WHAT YOU SHOULD DO :: Retype the entries. Match them exactly.

STUDY MATERIAL ::
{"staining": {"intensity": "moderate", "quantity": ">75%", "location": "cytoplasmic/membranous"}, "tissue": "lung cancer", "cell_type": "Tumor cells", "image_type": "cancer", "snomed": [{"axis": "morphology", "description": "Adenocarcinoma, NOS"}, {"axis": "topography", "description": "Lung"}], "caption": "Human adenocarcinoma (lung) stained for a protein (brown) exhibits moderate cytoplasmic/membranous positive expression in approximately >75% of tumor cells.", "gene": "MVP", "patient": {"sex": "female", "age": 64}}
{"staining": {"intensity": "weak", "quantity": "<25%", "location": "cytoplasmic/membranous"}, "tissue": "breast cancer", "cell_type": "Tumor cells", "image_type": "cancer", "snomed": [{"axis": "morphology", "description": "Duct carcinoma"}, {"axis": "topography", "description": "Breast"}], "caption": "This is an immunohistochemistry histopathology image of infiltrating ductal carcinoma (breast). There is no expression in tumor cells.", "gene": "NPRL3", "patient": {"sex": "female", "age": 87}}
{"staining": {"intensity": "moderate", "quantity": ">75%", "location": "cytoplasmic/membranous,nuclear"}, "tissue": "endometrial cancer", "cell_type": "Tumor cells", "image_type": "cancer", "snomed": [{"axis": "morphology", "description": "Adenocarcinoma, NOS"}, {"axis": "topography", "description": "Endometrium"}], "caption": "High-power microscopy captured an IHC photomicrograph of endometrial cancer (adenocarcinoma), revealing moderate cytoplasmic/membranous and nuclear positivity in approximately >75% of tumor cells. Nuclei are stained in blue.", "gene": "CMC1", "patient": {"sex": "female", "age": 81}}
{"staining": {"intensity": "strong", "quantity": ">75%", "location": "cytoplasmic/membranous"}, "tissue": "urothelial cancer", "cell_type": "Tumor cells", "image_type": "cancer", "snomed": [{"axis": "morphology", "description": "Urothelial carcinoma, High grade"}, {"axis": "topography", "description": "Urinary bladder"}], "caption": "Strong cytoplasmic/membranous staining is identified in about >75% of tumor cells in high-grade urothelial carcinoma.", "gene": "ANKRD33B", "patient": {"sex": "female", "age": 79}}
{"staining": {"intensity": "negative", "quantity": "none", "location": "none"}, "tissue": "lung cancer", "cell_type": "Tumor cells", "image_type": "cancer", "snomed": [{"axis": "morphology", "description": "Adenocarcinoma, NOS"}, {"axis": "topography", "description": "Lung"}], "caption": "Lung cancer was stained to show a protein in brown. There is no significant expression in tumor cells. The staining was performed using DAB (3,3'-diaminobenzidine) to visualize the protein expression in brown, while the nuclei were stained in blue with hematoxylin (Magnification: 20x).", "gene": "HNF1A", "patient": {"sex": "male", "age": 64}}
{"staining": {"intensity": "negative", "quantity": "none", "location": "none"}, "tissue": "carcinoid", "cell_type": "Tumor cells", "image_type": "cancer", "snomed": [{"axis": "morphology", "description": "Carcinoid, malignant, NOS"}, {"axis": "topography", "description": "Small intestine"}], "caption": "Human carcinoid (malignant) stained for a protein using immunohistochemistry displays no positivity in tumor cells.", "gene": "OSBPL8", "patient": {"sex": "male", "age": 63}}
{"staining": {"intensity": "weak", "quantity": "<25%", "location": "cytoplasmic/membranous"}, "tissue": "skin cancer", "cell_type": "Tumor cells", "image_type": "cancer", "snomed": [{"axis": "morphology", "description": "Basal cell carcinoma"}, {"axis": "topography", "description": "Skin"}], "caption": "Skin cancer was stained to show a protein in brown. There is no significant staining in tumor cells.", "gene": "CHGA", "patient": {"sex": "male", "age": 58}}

RESULT OF THIS EXERCISE ::
{"staining": {"intensity": "moderate", "quantity": ">75%", "location": "cytoplasmic/membranous"}, "tissue": "lung cancer", "cell_type": "Tumor cells", "image_type": "cancer", "snomed": [{"axis": "morphology", "description": "Adenocarcinoma, NOS"}, {"axis": "topography", "description": "Lung"}], "caption": "Human adenocarcinoma (lung) stained for a protein (brown) exhibits moderate cytoplasmic/membranous positive expression in approximately >75% of tumor cells.", "gene": "MVP", "patient": {"sex": "female", "age": 64}}
{"staining": {"intensity": "weak", "quantity": "<25%", "location": "cytoplasmic/membranous"}, "tissue": "breast cancer", "cell_type": "Tumor cells", "image_type": "cancer", "snomed": [{"axis": "morphology", "description": "Duct carcinoma"}, {"axis": "topography", "description": "Breast"}], "caption": "This is an immunohistochemistry histopathology image of infiltrating ductal carcinoma (breast). There is no expression in tumor cells.", "gene": "NPRL3", "patient": {"sex": "female", "age": 87}}
{"staining": {"intensity": "moderate", "quantity": ">75%", "location": "cytoplasmic/membranous,nuclear"}, "tissue": "endometrial cancer", "cell_type": "Tumor cells", "image_type": "cancer", "snomed": [{"axis": "morphology", "description": "Adenocarcinoma, NOS"}, {"axis": "topography", "description": "Endometrium"}], "caption": "High-power microscopy captured an IHC photomicrograph of endometrial cancer (adenocarcinoma), revealing moderate cytoplasmic/membranous and nuclear positivity in approximately >75% of tumor cells. Nuclei are stained in blue.", "gene": "CMC1", "patient": {"sex": "female", "age": 81}}
{"staining": {"intensity": "strong", "quantity": ">75%", "location": "cytoplasmic/membranous"}, "tissue": "urothelial cancer", "cell_type": "Tumor cells", "image_type": "cancer", "snomed": [{"axis": "morphology", "description": "Urothelial carcinoma, High grade"}, {"axis": "topography", "description": "Urinary bladder"}], "caption": "Strong cytoplasmic/membranous staining is identified in about >75% of tumor cells in high-grade urothelial carcinoma.", "gene": "ANKRD33B", "patient": {"sex": "female", "age": 79}}
{"staining": {"intensity": "negative", "quantity": "none", "location": "none"}, "tissue": "lung cancer", "cell_type": "Tumor cells", "image_type": "cancer", "snomed": [{"axis": "morphology", "description": "Adenocarcinoma, NOS"}, {"axis": "topography", "description": "Lung"}], "caption": "Lung cancer was stained to show a protein in brown. There is no significant expression in tumor cells. The staining was performed using DAB (3,3'-diaminobenzidine) to visualize the protein expression in brown, while the nuclei were stained in blue with hematoxylin (Magnification: 20x).", "gene": "HNF1A", "patient": {"sex": "male", "age": 64}}
{"staining": {"intensity": "negative", "quantity": "none", "location": "none"}, "tissue": "carcinoid", "cell_type": "Tumor cells", "image_type": "cancer", "snomed": [{"axis": "morphology", "description": "Carcinoid, malignant, NOS"}, {"axis": "topography", "description": "Small intestine"}], "caption": "Human carcinoid (malignant) stained for a protein using immunohistochemistry displays no positivity in tumor cells.", "gene": "OSBPL8", "patient": {"sex": "male", "age": 63}}
{"staining": {"intensity": "weak", "quantity": "<25%", "location": "cytoplasmic/membranous"}, "tissue": "skin cancer", "cell_type": "Tumor cells", "image_type": "cancer", "snomed": [{"axis": "morphology", "description": "Basal cell carcinoma"}, {"axis": "topography", "description": "Skin"}], "caption": "Skin cancer was stained to show a protein in brown. There is no significant staining in tumor cells.", "gene": "CHGA", "patient": {"sex": "male", "age": 58}}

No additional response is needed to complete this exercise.